An experience that translates into a sixth final in eight years for the Golden State coach, after having won five as a player. Three in the wake of Michael Jordan and under the orders of Phil Jackson with the Chicago Bulls (1996, 1997, 1998), two others under Popovich (1999, 2003) with San Antonio Spurs.
‘Pop’ on Kerr
“There are certain guys that you know have an intuitive feel for the game. They’re also natural leaders and good people. They communicate well, have a great work ethic and superior intelligence. He had all of that. It was pretty easy to see,” “Pop” reacted when Kerr was named the Warriors’ head coach in 2014.
Since then, the two have continued to cross paths from bench to bench and have also sat on the same one, as Kerr served as Popovich’s assistant during the 2019 World Cup in China (quarterfinal elimination by France) and for last year’s victorious Olympic campaign in Toyko.
“With ‘Pop’, I understood a lot about the game and the basketball culture. A lot of what we do at Golden State comes from what I learned from him,” the 56-year-old Warriors coach readily admits.

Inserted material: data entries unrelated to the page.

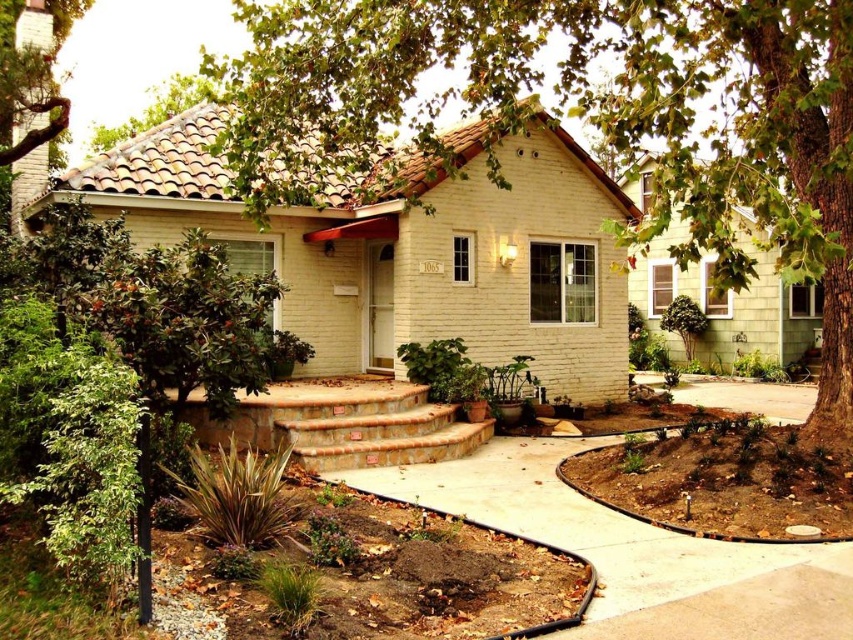
You are a gardener planning to plant new flowers along the brown concrete path at lower center and the green leafy tree at upper left. Which area requires more space for planting?

The green leafy tree at upper left requires more space for planting because it occupies more area than the brown concrete path at lower center.

You are standing at the entrance of the house and want to walk to the green leafy tree at upper left. Which direction should you go from the brown concrete path at lower center?

The brown concrete path at lower center is in front of the green leafy tree at upper left, so you should walk forward along the brown concrete path at lower center towards the tree.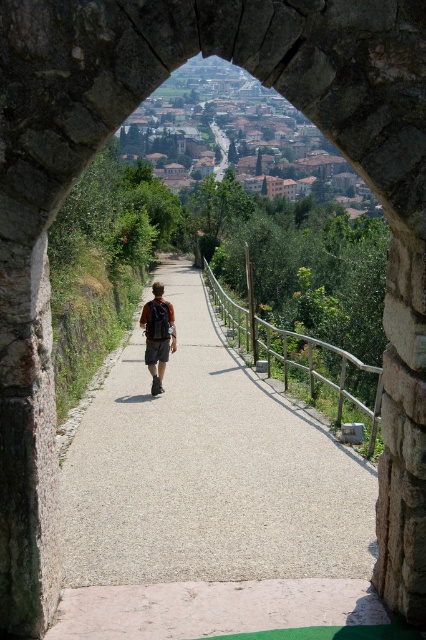
You are a hiker carrying a matte black backpack at center and want to place it on the light gray gravel path at center. Can you fit the backpack on the path?

The light gray gravel path at center is bigger than the matte black backpack at center, so yes, the backpack can fit on the path.

You are standing at the entrance of the stone archway and want to place your matte black backpack at center on the light gray gravel path at center. Can you do this without the backpack being completely hidden by the path?

The light gray gravel path at center is taller than matte black backpack at center, so placing the backpack on the path would result in the path partially or fully covering the backpack, making it hidden.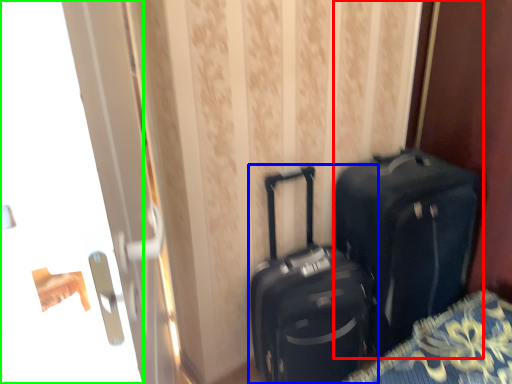
Question: Estimate the real-world distances between objects in this image. Which object is farther from luggage and bags (highlighted by a red box), suitcase (highlighted by a blue box) or screen door (highlighted by a green box)?

Choices:
 (A) suitcase
 (B) screen door

Answer: (B)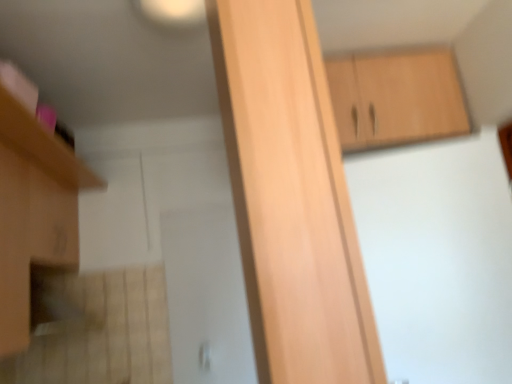
The image size is (512, 384). Find the location of `matte wood cabinet at left, acting as the 3th cabinetry starting from the right`. matte wood cabinet at left, acting as the 3th cabinetry starting from the right is located at coordinates (33, 202).

How different are the orientations of light wood cabinet at center, which is counted as the third cabinetry, starting from the back, and matte wood cabinet at left, marked as the second cabinetry in a back-to-front arrangement, in degrees?

The angular difference between light wood cabinet at center, which is counted as the third cabinetry, starting from the back, and matte wood cabinet at left, marked as the second cabinetry in a back-to-front arrangement, is 7.45 degrees.

Is light wood cabinet at center, arranged as the 2th cabinetry when viewed from the right, positioned behind matte wood cabinet at left, marked as the second cabinetry in a back-to-front arrangement?

No, light wood cabinet at center, arranged as the 2th cabinetry when viewed from the right, is in front of matte wood cabinet at left, marked as the second cabinetry in a back-to-front arrangement.

In the scene shown: From the image's perspective, is light wood cabinet at center, which is counted as the third cabinetry, starting from the back, located above or below matte wood cabinet at left, acting as the 3th cabinetry starting from the right?

Clearly, from the image's perspective, light wood cabinet at center, which is counted as the third cabinetry, starting from the back, is above matte wood cabinet at left, acting as the 3th cabinetry starting from the right.

Which of these two, light wood cabinet at center, which is the 2th cabinetry in left-to-right order, or matte wood cabinet at left, marked as the second cabinetry in a front-to-back arrangement, is smaller?

light wood cabinet at center, which is the 2th cabinetry in left-to-right order, is smaller.

From the image's perspective, is light brown wood cabinet at upper right, which ranks as the 3th cabinetry in left-to-right order, above or below matte wood cabinet at left, acting as the 3th cabinetry starting from the right?

From the image's perspective, light brown wood cabinet at upper right, which ranks as the 3th cabinetry in left-to-right order, appears above matte wood cabinet at left, acting as the 3th cabinetry starting from the right.

Does point (362, 78) come farther from viewer compared to point (77, 180)?

No, (362, 78) is in front of (77, 180).

Is light brown wood cabinet at upper right, which ranks as the 3th cabinetry in left-to-right order, oriented away from matte wood cabinet at left, marked as the second cabinetry in a front-to-back arrangement?

No.

Is light brown wood cabinet at upper right, placed as the first cabinetry when sorted from back to front, not inside matte wood cabinet at left, placed as the first cabinetry when sorted from left to right?

light brown wood cabinet at upper right, placed as the first cabinetry when sorted from back to front, is positioned outside matte wood cabinet at left, placed as the first cabinetry when sorted from left to right.

Does point (57, 226) lie in front of point (266, 256)?

No, (57, 226) is further to viewer.

From the image's perspective, is matte wood cabinet at left, marked as the second cabinetry in a back-to-front arrangement, on light wood cabinet at center, arranged as the 2th cabinetry when viewed from the right?

Actually, matte wood cabinet at left, marked as the second cabinetry in a back-to-front arrangement, appears below light wood cabinet at center, arranged as the 2th cabinetry when viewed from the right, in the image.

Is matte wood cabinet at left, marked as the second cabinetry in a back-to-front arrangement, far away from light wood cabinet at center, arranged as the 1th cabinetry when viewed from the front?

Yes, matte wood cabinet at left, marked as the second cabinetry in a back-to-front arrangement, and light wood cabinet at center, arranged as the 1th cabinetry when viewed from the front, are quite far apart.

From a real-world perspective, between matte wood cabinet at left, marked as the second cabinetry in a back-to-front arrangement, and light wood cabinet at center, arranged as the 2th cabinetry when viewed from the right, who is vertically higher?

In real-world perspective, matte wood cabinet at left, marked as the second cabinetry in a back-to-front arrangement, is above.

This screenshot has height=384, width=512. In the image, there is a light wood cabinet at center, which is the 2th cabinetry in left-to-right order. Find the location of `cabinetry above it (from the image's perspective)`. cabinetry above it (from the image's perspective) is located at coordinates (396, 98).

Do you think light wood cabinet at center, which is the 2th cabinetry in left-to-right order, is within light brown wood cabinet at upper right, the 3th cabinetry viewed from the front, or outside of it?

light wood cabinet at center, which is the 2th cabinetry in left-to-right order, is outside light brown wood cabinet at upper right, the 3th cabinetry viewed from the front.

From a real-world perspective, which object rests below the other?

light wood cabinet at center, arranged as the 1th cabinetry when viewed from the front.

From the image's perspective, is matte wood cabinet at left, acting as the 3th cabinetry starting from the right, on light brown wood cabinet at upper right, placed as the first cabinetry when sorted from back to front?

No, from the image's perspective, matte wood cabinet at left, acting as the 3th cabinetry starting from the right, is not above light brown wood cabinet at upper right, placed as the first cabinetry when sorted from back to front.

Is point (14, 347) more distant than point (392, 114)?

No, (14, 347) is closer to viewer.

From a real-world perspective, is matte wood cabinet at left, marked as the second cabinetry in a back-to-front arrangement, on top of light brown wood cabinet at upper right, placed as the first cabinetry when sorted from back to front?

No, from a real-world perspective, matte wood cabinet at left, marked as the second cabinetry in a back-to-front arrangement, is not on top of light brown wood cabinet at upper right, placed as the first cabinetry when sorted from back to front.

Is matte wood cabinet at left, marked as the second cabinetry in a front-to-back arrangement, completely or partially outside of light brown wood cabinet at upper right, which ranks as the 3th cabinetry in left-to-right order?

That's correct, matte wood cabinet at left, marked as the second cabinetry in a front-to-back arrangement, is outside of light brown wood cabinet at upper right, which ranks as the 3th cabinetry in left-to-right order.

Considering the relative sizes of light brown wood cabinet at upper right, the 3th cabinetry viewed from the front, and light wood cabinet at center, which is counted as the third cabinetry, starting from the back, in the image provided, is light brown wood cabinet at upper right, the 3th cabinetry viewed from the front, shorter than light wood cabinet at center, which is counted as the third cabinetry, starting from the back,?

Yes, light brown wood cabinet at upper right, the 3th cabinetry viewed from the front, is shorter than light wood cabinet at center, which is counted as the third cabinetry, starting from the back.

From the image's perspective, who appears lower, light brown wood cabinet at upper right, which ranks as the first cabinetry in right-to-left order, or light wood cabinet at center, which is the 2th cabinetry in left-to-right order?

light wood cabinet at center, which is the 2th cabinetry in left-to-right order, is shown below in the image.

From a real-world perspective, between light brown wood cabinet at upper right, which ranks as the first cabinetry in right-to-left order, and light wood cabinet at center, arranged as the 2th cabinetry when viewed from the right, who is vertically higher?

In real-world perspective, light brown wood cabinet at upper right, which ranks as the first cabinetry in right-to-left order, is above.

Is light brown wood cabinet at upper right, which ranks as the first cabinetry in right-to-left order, facing towards light wood cabinet at center, arranged as the 2th cabinetry when viewed from the right?

Yes, light brown wood cabinet at upper right, which ranks as the first cabinetry in right-to-left order, is aimed at light wood cabinet at center, arranged as the 2th cabinetry when viewed from the right.

At what (x,y) coordinates should I click in order to perform the action: click on cabinetry that appears in front of the matte wood cabinet at left, marked as the second cabinetry in a back-to-front arrangement. Please return your answer as a coordinate pair (x, y). Looking at the image, I should click on (291, 197).

Where is `cabinetry lying behind the matte wood cabinet at left, acting as the 3th cabinetry starting from the right`? The height and width of the screenshot is (384, 512). cabinetry lying behind the matte wood cabinet at left, acting as the 3th cabinetry starting from the right is located at coordinates (396, 98).

Estimate the real-world distances between objects in this image. Which object is further from light brown wood cabinet at upper right, which ranks as the first cabinetry in right-to-left order, matte wood cabinet at left, acting as the 3th cabinetry starting from the right, or light wood cabinet at center, which is the 2th cabinetry in left-to-right order?

matte wood cabinet at left, acting as the 3th cabinetry starting from the right.

Estimate the real-world distances between objects in this image. Which object is further from matte wood cabinet at left, marked as the second cabinetry in a front-to-back arrangement, light brown wood cabinet at upper right, placed as the first cabinetry when sorted from back to front, or light wood cabinet at center, arranged as the 2th cabinetry when viewed from the right?

light brown wood cabinet at upper right, placed as the first cabinetry when sorted from back to front, lies further to matte wood cabinet at left, marked as the second cabinetry in a front-to-back arrangement, than the other object.

Estimate the real-world distances between objects in this image. Which object is closer to matte wood cabinet at left, marked as the second cabinetry in a front-to-back arrangement, light wood cabinet at center, arranged as the 1th cabinetry when viewed from the front, or light brown wood cabinet at upper right, which ranks as the 3th cabinetry in left-to-right order?

light wood cabinet at center, arranged as the 1th cabinetry when viewed from the front, is positioned closer to the anchor matte wood cabinet at left, marked as the second cabinetry in a front-to-back arrangement.

Based on their spatial positions, is light brown wood cabinet at upper right, which ranks as the first cabinetry in right-to-left order, or matte wood cabinet at left, acting as the 3th cabinetry starting from the right, further from light wood cabinet at center, arranged as the 2th cabinetry when viewed from the right?

Based on the image, light brown wood cabinet at upper right, which ranks as the first cabinetry in right-to-left order, appears to be further to light wood cabinet at center, arranged as the 2th cabinetry when viewed from the right.

Considering their positions, is light wood cabinet at center, arranged as the 2th cabinetry when viewed from the right, positioned closer to light brown wood cabinet at upper right, which ranks as the 3th cabinetry in left-to-right order, than matte wood cabinet at left, marked as the second cabinetry in a back-to-front arrangement?

Based on the image, light wood cabinet at center, arranged as the 2th cabinetry when viewed from the right, appears to be nearer to light brown wood cabinet at upper right, which ranks as the 3th cabinetry in left-to-right order.

Looking at the image, which one is located closer to light wood cabinet at center, arranged as the 1th cabinetry when viewed from the front, matte wood cabinet at left, marked as the second cabinetry in a front-to-back arrangement, or light brown wood cabinet at upper right, placed as the first cabinetry when sorted from back to front?

matte wood cabinet at left, marked as the second cabinetry in a front-to-back arrangement, is positioned closer to the anchor light wood cabinet at center, arranged as the 1th cabinetry when viewed from the front.

This screenshot has height=384, width=512. Identify the location of cabinetry between matte wood cabinet at left, placed as the first cabinetry when sorted from left to right, and light brown wood cabinet at upper right, which ranks as the first cabinetry in right-to-left order, in the horizontal direction. (291, 197).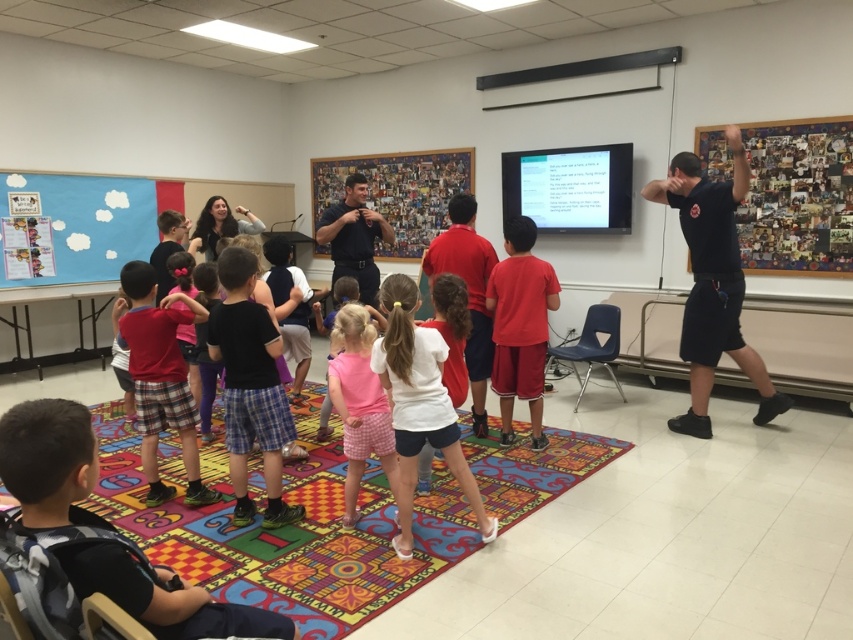
Can you confirm if white matte shirt at center is positioned to the right of plaid shorts at center?

Indeed, white matte shirt at center is positioned on the right side of plaid shorts at center.

Describe the element at coordinates (419, 404) in the screenshot. I see `white matte shirt at center` at that location.

Where is `white matte shirt at center`? Image resolution: width=853 pixels, height=640 pixels. white matte shirt at center is located at coordinates (419, 404).

Is point (175, 198) more distant than point (341, 198)?

Yes, point (175, 198) is farther from viewer.

Is matte blue bulletin board at upper left shorter than black uniform at center?

No, matte blue bulletin board at upper left is not shorter than black uniform at center.

This screenshot has height=640, width=853. What do you see at coordinates (79, 225) in the screenshot?
I see `matte blue bulletin board at upper left` at bounding box center [79, 225].

You are a GUI agent. You are given a task and a screenshot of the screen. Output one action in this format:
    pyautogui.click(x=<x>, y=<y>)
    Task: Click on the matte blue bulletin board at upper left
    
    Given the screenshot: What is the action you would take?
    pyautogui.click(x=79, y=225)

Does black uniform at upper right appear over wooden collage at center?

Incorrect, black uniform at upper right is not positioned above wooden collage at center.

From the picture: Does black uniform at upper right appear under wooden collage at center?

Correct, black uniform at upper right is located below wooden collage at center.

Where is `black uniform at upper right`? Image resolution: width=853 pixels, height=640 pixels. black uniform at upper right is located at coordinates (712, 282).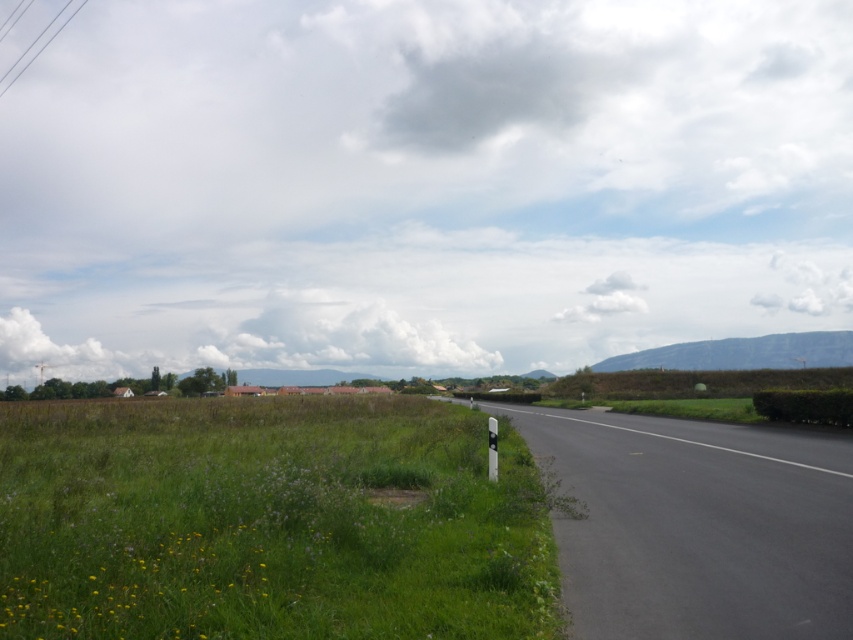
You are a cyclist planning to ride along the black asphalt road at center. You notice the green leafy hedge at right nearby. Considering their sizes, which one would be more noticeable to someone passing by?

The black asphalt road at center is larger in size than the green leafy hedge at right, so the black asphalt road at center would be more noticeable to someone passing by.

You are driving a car that is 18 feet long. You see the black asphalt road at center and the white plastic sign at right. Can your car fit entirely between them without crossing either?

The distance between the black asphalt road at center and the white plastic sign at right is 19.02 feet. Since your car is 18 feet long, it can fit entirely between them without crossing either.

You are a hiker who wants to place a small tent on the green grass at lower left. However, you notice the white plastic sign at right nearby. Can you set up the tent without it being too close to the sign?

The green grass at lower left is to the left of the white plastic sign at right, so you can set up the tent on the green grass at lower left without it being too close to the sign.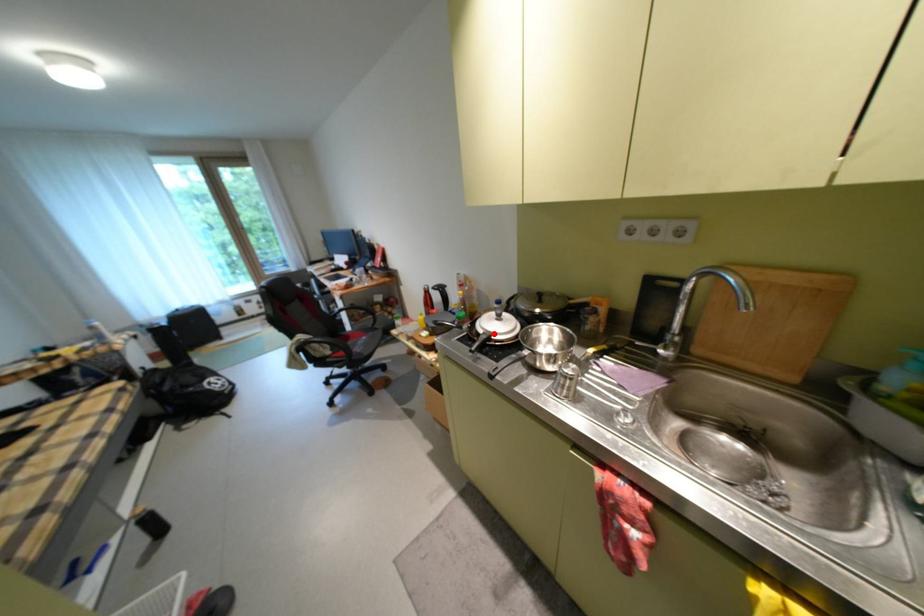
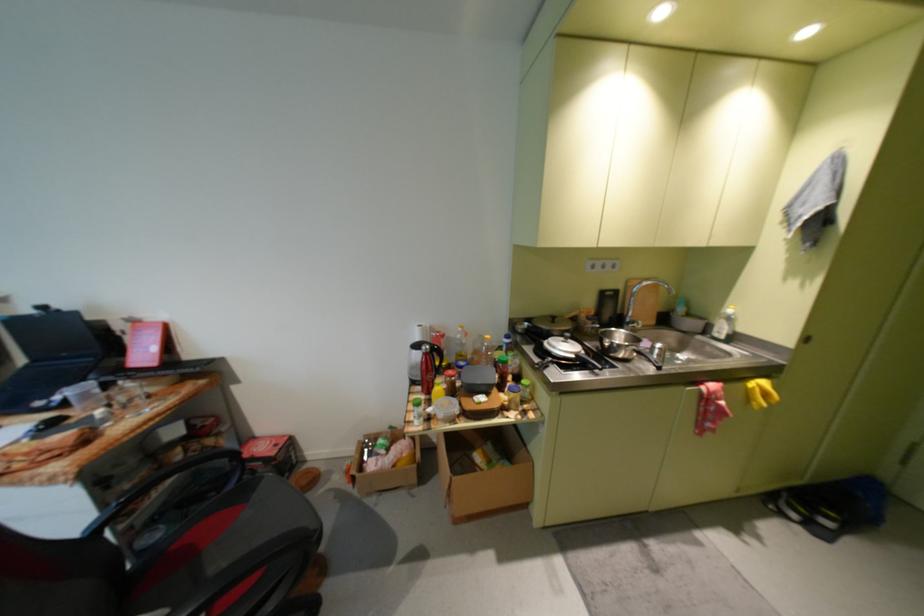
Find the pixel in the second image that matches the highlighted location in the first image.

(586, 357)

The team he built, around the trio Stephen Curry/Klay Thompson/Draymond Green, then reinforced by Kevin Durant, with three titles to the key (2015, 2017, 2018), applies more or less the same precepts as that of the Spurs of his glorious elder (73 years old), champions five times (1999, 2003, 2005, 2007, 2014), relying in particular on a big defense and a very successful collective game.
‘Popovich is the basketball coach I aspire to be’
In view of his first season at the head of the Boston Celtics, Ime Udoka, who was a player (2007-2009, 2010-2011) then assistant (2012-2019, champion in 2014) of Popovich, advocates the same philosophy. “Spending seven years at his side on the bench helped lay the foundation for the basketball coach I aspire to be,” the Celtics coach said, at the beginning of the season as he looks to become the 10th coach to be champion in his rookie year, like ... Kerr in 2015.
The 44-year-old Nigerian-born coach, who was also an assistant in Philadelphia and Brooklyn before being given his chance by Boston, was able to create an electroshock mid-season with his players, when the green machine was running on empty. His team was out of the running for the play-offs, in 11th place with a negative balance sheet, but made a spectacular comeback to finish 2nd in the East, before eliminating Kevin Durant’s Nets, Giannis Antetokounmpo’s defending champion Bucks and Jimmy Butler’s Miami Heat.
“He exudes such confidence and swagger that people just gravitate toward him,” Popovich said of him in 2015. “He’s like a teacher, in a good way, because he’s comfortable with himself, he knows his stuff, and that’s something the players feel.”